Malta has been ranked in the eighth place among EU member states for improvement in industrial productivity and competitiveness, in a new report that has just been published by the European Commission.

The scoreboard measured improvements in manufacturing productivity made between 2006 and 2010.

While the average manufacturing productivity improved by 10 per cent, Malta’s improved by 25 per cent.

“The increased proportion of highly skilled labour force since 2006 has contributed to improvements in competitiveness,” the report says about Malta.

The report also lists a number of challenges including “the dependency on oil, and sustaining the improvements in the business environment over time”.

“The promotion of private research also remains a challenge,” the report states.

The EU’s scoreboard looks at member states’ industrial performance in five key areas: manufacturing productivity, export performance, innovation and sustainability, the business environment and infrastructure, and finance and investment.

Dividing the performance of its members into three groups, Malta was placed in the second – “uneven performers” – with Estonia, Slovenia, Spain, Italy, Portugal, Greece, Cyprus and Luxembourg.

The “consistent performers”, whose industries are dominated by technologically advanced firms, top the scoreboard and include the likes of Germany, Denmark, France and the UK. The third and last category, the “catching up countries”, includes eight member states – all former communist countries.

According to Brussels, Malta performed best where it comes to creating a business-friendly environment. “Malta is one of the few EU countries that have enacted a Small Business Act,” the report states, while praising the various schemes introduced by the Government to help access to financing.

The report cites specifically the Microinvest tax credit scheme – where Maltese enterprises benefit from a tax credit of up to 40 per cent when investing in innovation implementing compliance directives and expansion including new hires.

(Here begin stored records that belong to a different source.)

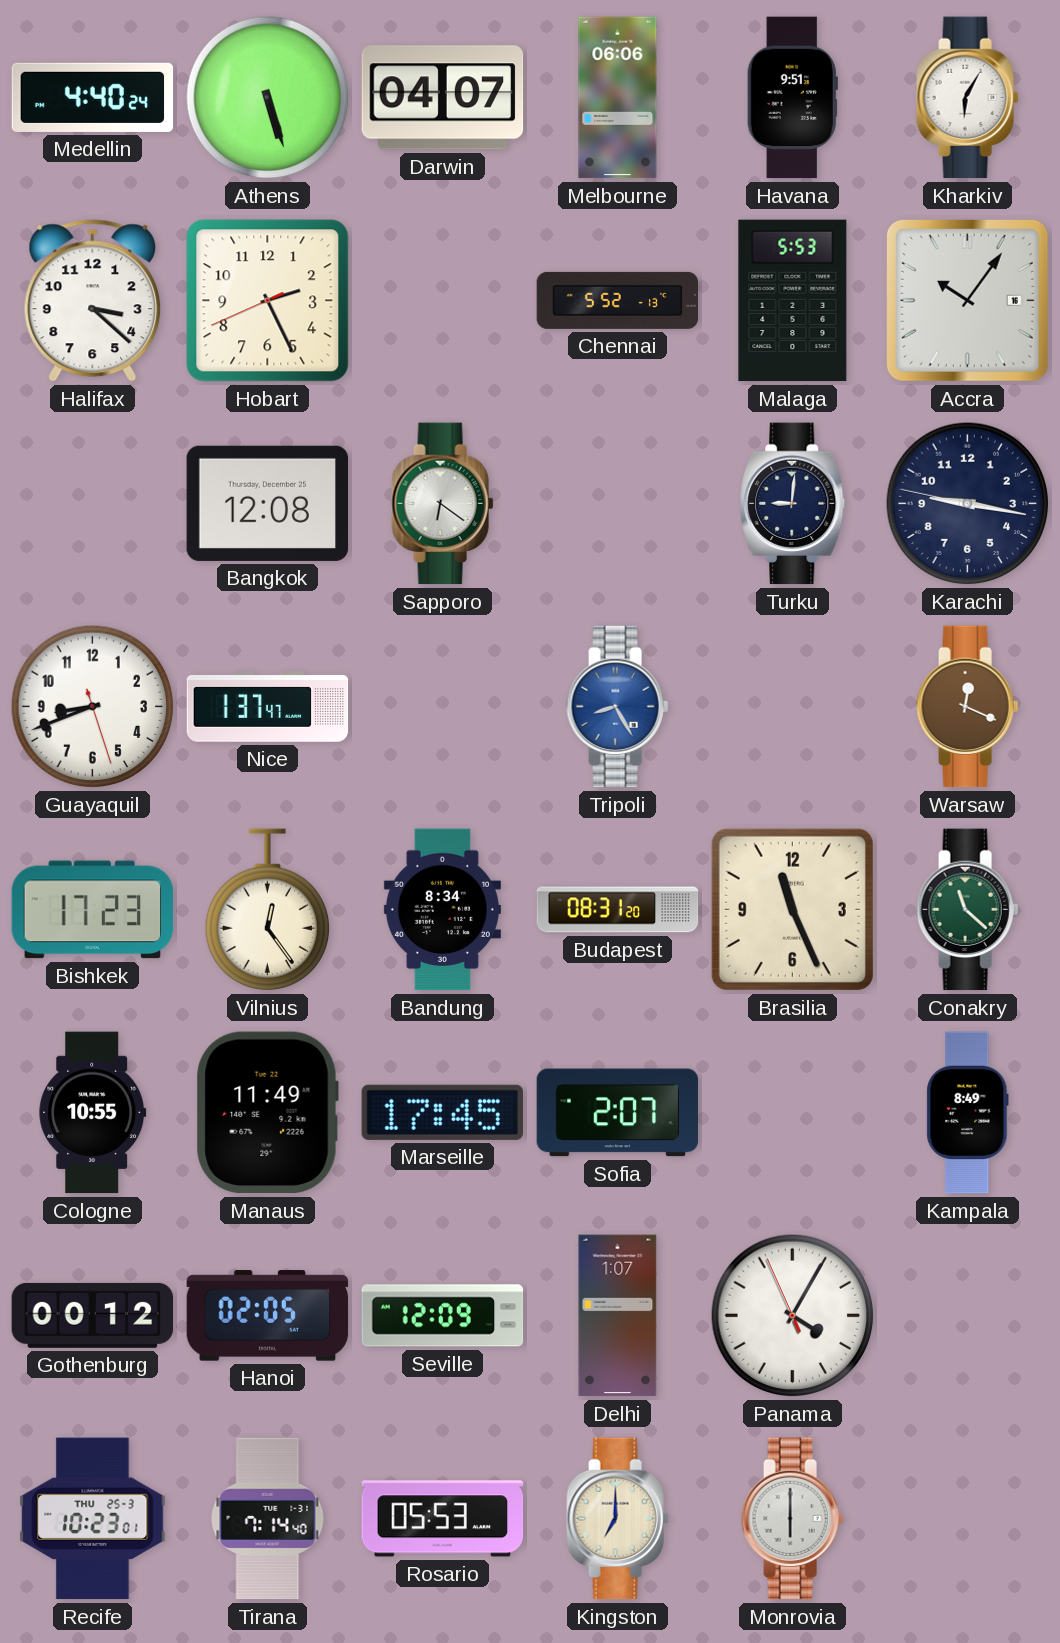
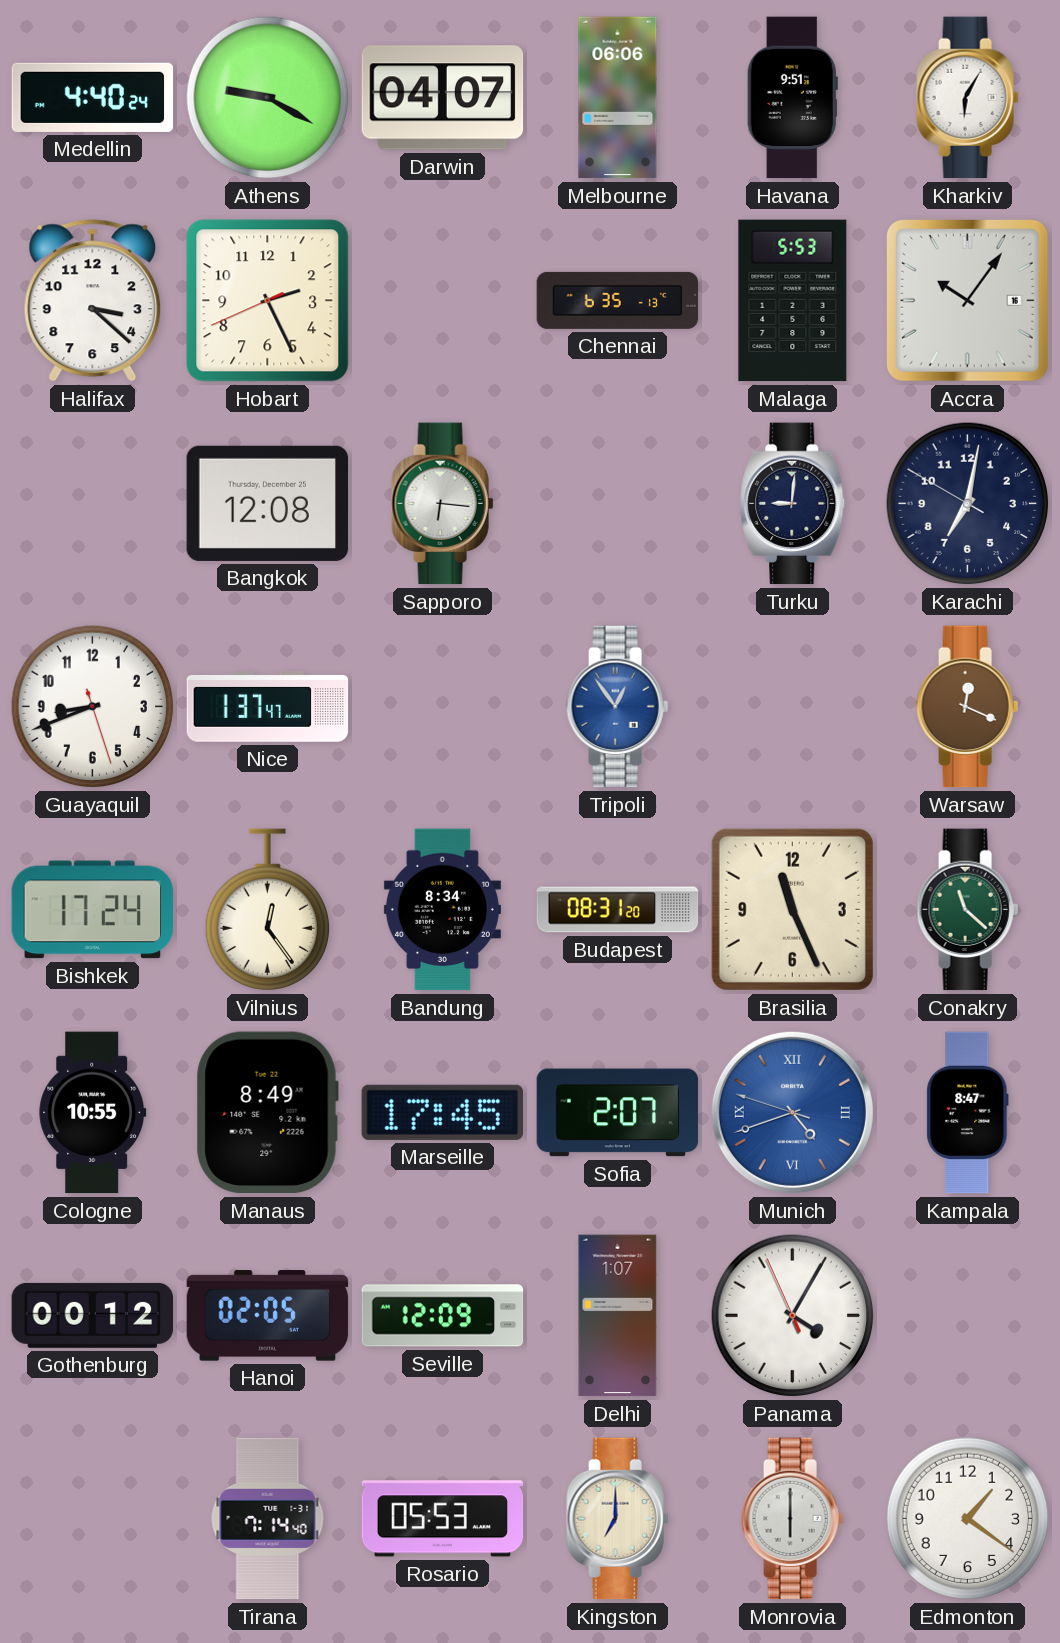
Athens: 5:27 -> 9:20
Chennai: 5:52 -> 6:35
Sapporo: 6:21 -> 6:16
Karachi: 9:16 -> 7:01
Tripoli: 8:25 -> 12:54
Bishkek: 17:23 -> 17:24
Manaus: 11:49 -> 8:49
Munich: none -> 4:41
Kampala: 8:49 -> 8:47
Recife: 10:23 -> none
Edmonton: none -> 1:21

The Commission commented: “The take-up of the scheme so far has acceded expectations and this has been linked to the low level of bureaucratic requirements.”

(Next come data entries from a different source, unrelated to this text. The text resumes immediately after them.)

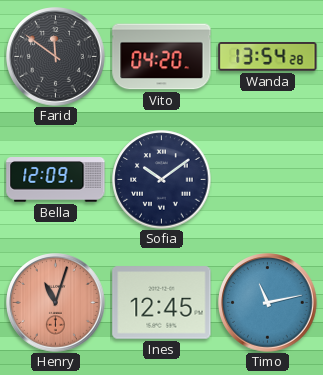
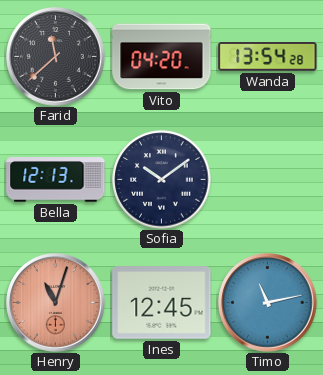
Farid: 11:51 -> 11:38
Bella: 12:09 -> 12:13
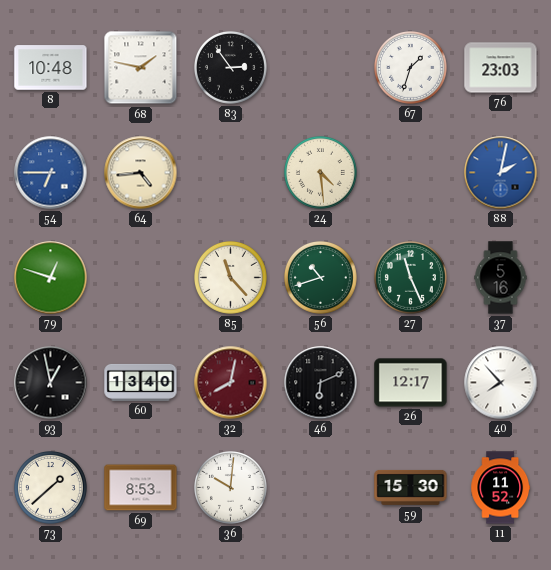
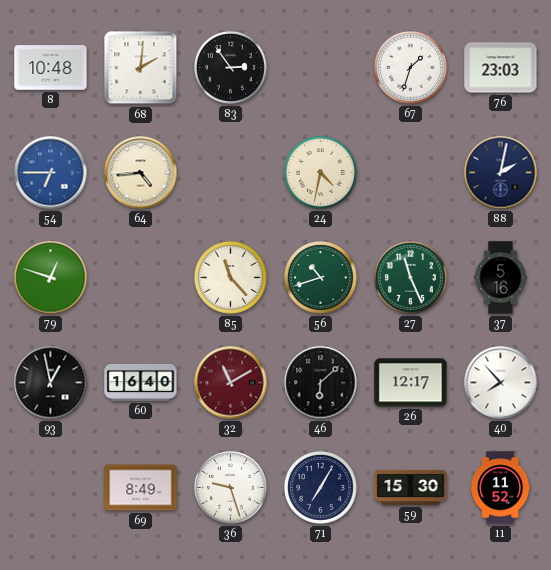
68: 1:47 -> 2:01
24: 4:29 -> 4:32
88 dial: blue -> navy
60: 13:40 -> 16:40
32: 8:02 -> 11:10
46: 6:11 -> 6:08
73: 1:38 -> none
69: 8:53 -> 8:49
36: 10:01 -> 9:27
71: none -> 7:05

With regard to public administration, the Commission’s report states that “a number of simplification initiatives have already been implemented resulting in a €7 million reduction per annum in administrative burdens”.

On the negative side, the report mentions the impact on the business sector of the high price of oil: “Electricity prices for medium and small size firms in Malta are among the highest in the EU.”

Acknowledging that Malta has little control on the price of oil, the report suggests that the island prioritises the completion of the electricity link with Sicily so that the island can lower its dependency on the price-volatile commodity.